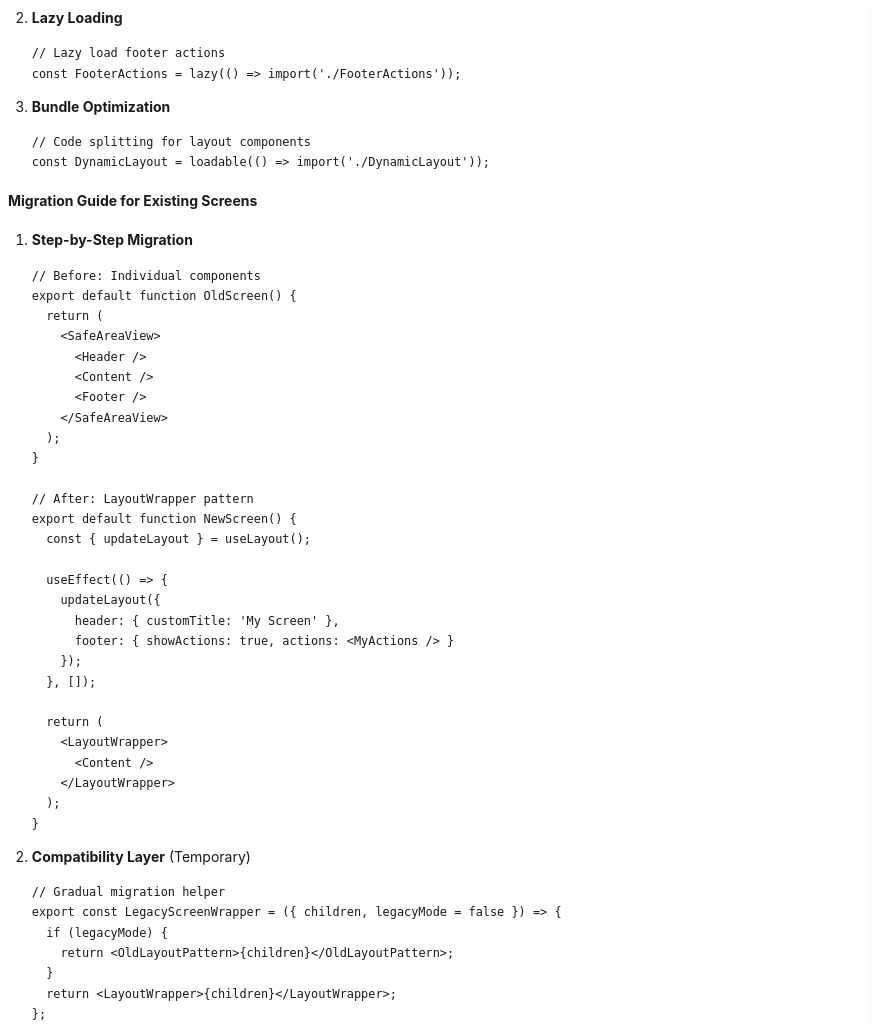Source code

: 2. **Lazy Loading**
   ```tsx
   // Lazy load footer actions
   const FooterActions = lazy(() => import('./FooterActions'));
   ```

3. **Bundle Optimization**
   ```tsx
   // Code splitting for layout components
   const DynamicLayout = loadable(() => import('./DynamicLayout'));
   ```

#### **Migration Guide for Existing Screens**

1. **Step-by-Step Migration**
   ```tsx
   // Before: Individual components
   export default function OldScreen() {
     return (
       <SafeAreaView>
         <Header />
         <Content />
         <Footer />
       </SafeAreaView>
     );
   }
   
   // After: LayoutWrapper pattern
   export default function NewScreen() {
     const { updateLayout } = useLayout();
     
     useEffect(() => {
       updateLayout({
         header: { customTitle: 'My Screen' },
         footer: { showActions: true, actions: <MyActions /> }
       });
     }, []);
     
     return (
       <LayoutWrapper>
         <Content />
       </LayoutWrapper>
     );
   }
   ```

2. **Compatibility Layer** (Temporary)
   ```tsx
   // Gradual migration helper
   export const LegacyScreenWrapper = ({ children, legacyMode = false }) => {
     if (legacyMode) {
       return <OldLayoutPattern>{children}</OldLayoutPattern>;
     }
     return <LayoutWrapper>{children}</LayoutWrapper>;
   };
   ```
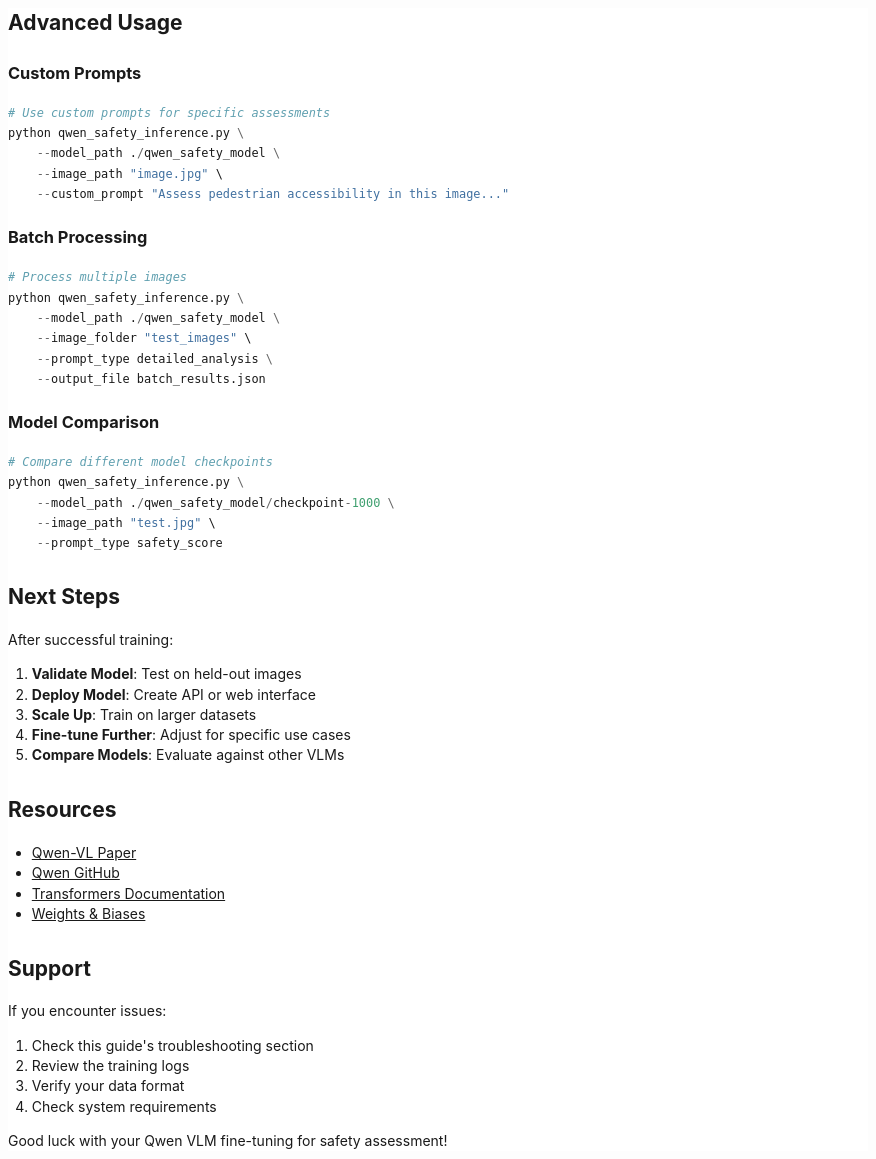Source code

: ## Advanced Usage

### Custom Prompts
```python
# Use custom prompts for specific assessments
python qwen_safety_inference.py \
    --model_path ./qwen_safety_model \
    --image_path "image.jpg" \
    --custom_prompt "Assess pedestrian accessibility in this image..."
```

### Batch Processing
```python
# Process multiple images
python qwen_safety_inference.py \
    --model_path ./qwen_safety_model \
    --image_folder "test_images" \
    --prompt_type detailed_analysis \
    --output_file batch_results.json
```

### Model Comparison
```python
# Compare different model checkpoints
python qwen_safety_inference.py \
    --model_path ./qwen_safety_model/checkpoint-1000 \
    --image_path "test.jpg" \
    --prompt_type safety_score
```

## Next Steps

After successful training:

1. **Validate Model**: Test on held-out images
2. **Deploy Model**: Create API or web interface
3. **Scale Up**: Train on larger datasets
4. **Fine-tune Further**: Adjust for specific use cases
5. **Compare Models**: Evaluate against other VLMs

## Resources

- [Qwen-VL Paper](https://arxiv.org/abs/2308.12966)
- [Qwen GitHub](https://github.com/QwenLM/Qwen-VL)
- [Transformers Documentation](https://huggingface.co/docs/transformers)
- [Weights & Biases](https://wandb.ai/)

## Support

If you encounter issues:
1. Check this guide's troubleshooting section
2. Review the training logs
3. Verify your data format
4. Check system requirements

Good luck with your Qwen VLM fine-tuning for safety assessment!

◆ Prompt: Return each full line of the entries that contains the word "LayoutWrapper".

◆ Solved exercise:
   // After: LayoutWrapper pattern
       <LayoutWrapper>
       </LayoutWrapper>
     return <LayoutWrapper>{children}</LayoutWrapper>;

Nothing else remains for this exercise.